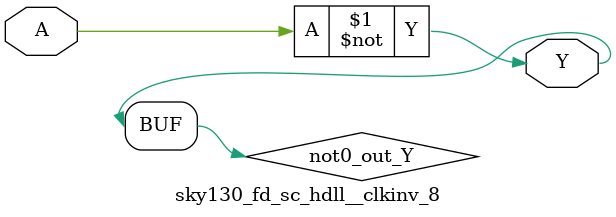
<source format=v>
/*
 * Copyright 2020 The SkyWater PDK Authors
 *
 * Licensed under the Apache License, Version 2.0 (the "License");
 * you may not use this file except in compliance with the License.
 * You may obtain a copy of the License at
 *
 *     https://www.apache.org/licenses/LICENSE-2.0
 *
 * Unless required by applicable law or agreed to in writing, software
 * distributed under the License is distributed on an "AS IS" BASIS,
 * WITHOUT WARRANTIES OR CONDITIONS OF ANY KIND, either express or implied.
 * See the License for the specific language governing permissions and
 * limitations under the License.
 *
 * SPDX-License-Identifier: Apache-2.0
*/


`ifndef SKY130_FD_SC_HDLL__CLKINV_8_FUNCTIONAL_V
`define SKY130_FD_SC_HDLL__CLKINV_8_FUNCTIONAL_V

/**
 * clkinv: Clock tree inverter.
 *
 * Verilog simulation functional model.
 */

`timescale 1ns / 1ps
`default_nettype none

`celldefine
module sky130_fd_sc_hdll__clkinv_8 (
    Y,
    A
);

    // Module ports
    output Y;
    input  A;

    // Local signals
    wire not0_out_Y;

    //  Name  Output      Other arguments
    not not0 (not0_out_Y, A              );
    buf buf0 (Y         , not0_out_Y     );

endmodule
`endcelldefine

`default_nettype wire
`endif  // SKY130_FD_SC_HDLL__CLKINV_8_FUNCTIONAL_V

</source>
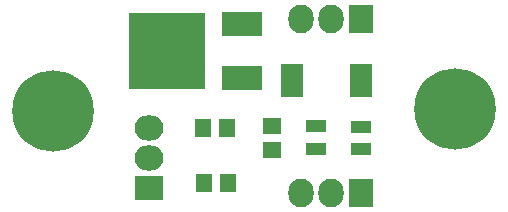
<source format=gts>
G04 #@! TF.FileFunction,Soldermask,Top*
%FSLAX46Y46*%
G04 Gerber Fmt 4.6, Leading zero omitted, Abs format (unit mm)*
G04 Created by KiCad (PCBNEW 4.0.1-stable) date Wednesday, June 29, 2016 'PMt' 09:03:30 PM*
%MOMM*%
G01*
G04 APERTURE LIST*
%ADD10C,0.100000*%
%ADD11R,1.400000X1.650000*%
%ADD12R,3.448000X2.051000*%
%ADD13R,6.496000X6.496000*%
%ADD14R,1.650000X1.400000*%
%ADD15R,2.127200X2.432000*%
%ADD16O,2.127200X2.432000*%
%ADD17R,1.700000X1.100000*%
%ADD18R,2.432000X2.127200*%
%ADD19O,2.432000X2.127200*%
%ADD20R,1.850000X0.850000*%
%ADD21C,6.900000*%
G04 APERTURE END LIST*
D10*
D11*
X182400000Y-99510000D03*
X184400000Y-99510000D03*
D12*
X185600000Y-90616000D03*
D13*
X179250000Y-88330000D03*
D12*
X185600000Y-86044000D03*
D11*
X182350000Y-94860000D03*
X184350000Y-94860000D03*
D14*
X188140000Y-94720000D03*
X188140000Y-96720000D03*
D15*
X195690000Y-85670000D03*
D16*
X193150000Y-85670000D03*
X190610000Y-85670000D03*
D15*
X195650000Y-100340000D03*
D16*
X193110000Y-100340000D03*
X190570000Y-100340000D03*
D17*
X191880000Y-94730000D03*
X191880000Y-96630000D03*
X195720000Y-96670000D03*
X195720000Y-94770000D03*
D18*
X177760000Y-99920000D03*
D19*
X177760000Y-97380000D03*
X177760000Y-94840000D03*
D20*
X195720000Y-91820000D03*
X195720000Y-91170000D03*
X195720000Y-90520000D03*
X195720000Y-89870000D03*
X189820000Y-89870000D03*
X189820000Y-90520000D03*
X189820000Y-91170000D03*
X189820000Y-91820000D03*
D21*
X203640000Y-93280000D03*
X169600000Y-93470000D03*
M02*

</source>
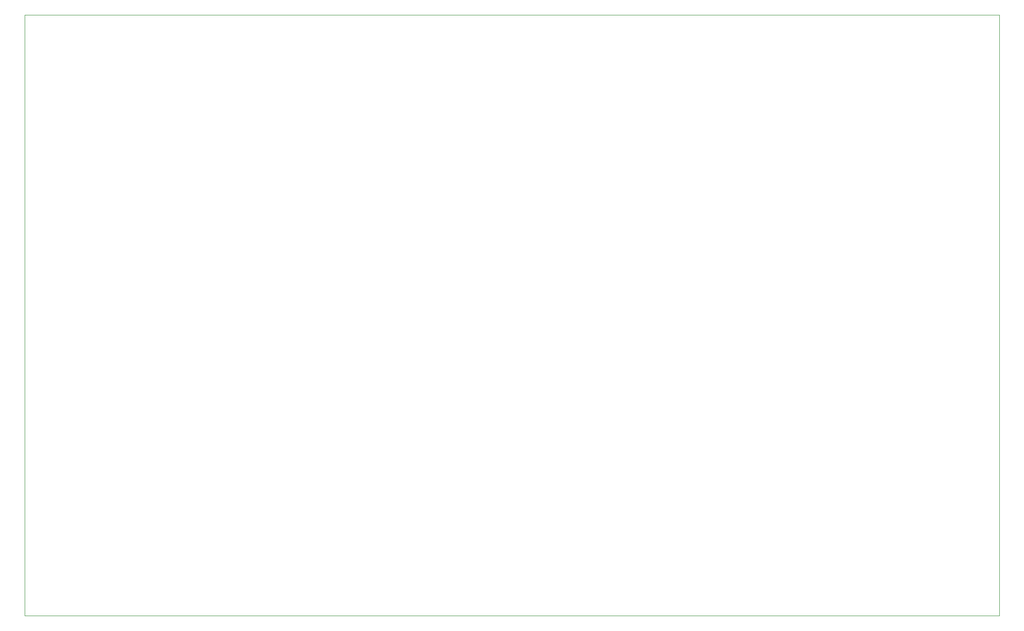
<source format=gko>
G04 #@! TF.GenerationSoftware,KiCad,Pcbnew,5.0.2+dfsg1-1*
G04 #@! TF.CreationDate,2019-08-16T15:32:43+02:00*
G04 #@! TF.ProjectId,Controller,436f6e74-726f-46c6-9c65-722e6b696361,rev?*
G04 #@! TF.SameCoordinates,Original*
G04 #@! TF.FileFunction,Profile,NP*
%FSLAX46Y46*%
G04 Gerber Fmt 4.6, Leading zero omitted, Abs format (unit mm)*
G04 Created by KiCad (PCBNEW 5.0.2+dfsg1-1) date vr 16 aug 2019 15:32:43 CEST*
%MOMM*%
%LPD*%
G01*
G04 APERTURE LIST*
%ADD10C,0.050000*%
G04 APERTURE END LIST*
D10*
X20955000Y-135890000D02*
X20320000Y-135890000D01*
X196850000Y-26670000D02*
X197485000Y-26670000D01*
X197485000Y-135890000D02*
X197485000Y-26670000D01*
X20320000Y-135890000D02*
X20320000Y-26670000D01*
X197485000Y-135890000D02*
X20955000Y-135890000D01*
X20320000Y-26670000D02*
X196850000Y-26670000D01*
M02*

</source>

EXERCISE DESCRIPTION:
Find the string "Created" in the listing and return every line that holds it.

EXERCISE ANSWER:
G04 Created by KiCad (PCBNEW 4.0.1-stable) date Wednesday, June 29, 2016 'PMt' 09:03:30 PM*
G04 Created by KiCad (PCBNEW 5.0.2+dfsg1-1) date vr 16 aug 2019 15:32:43 CEST*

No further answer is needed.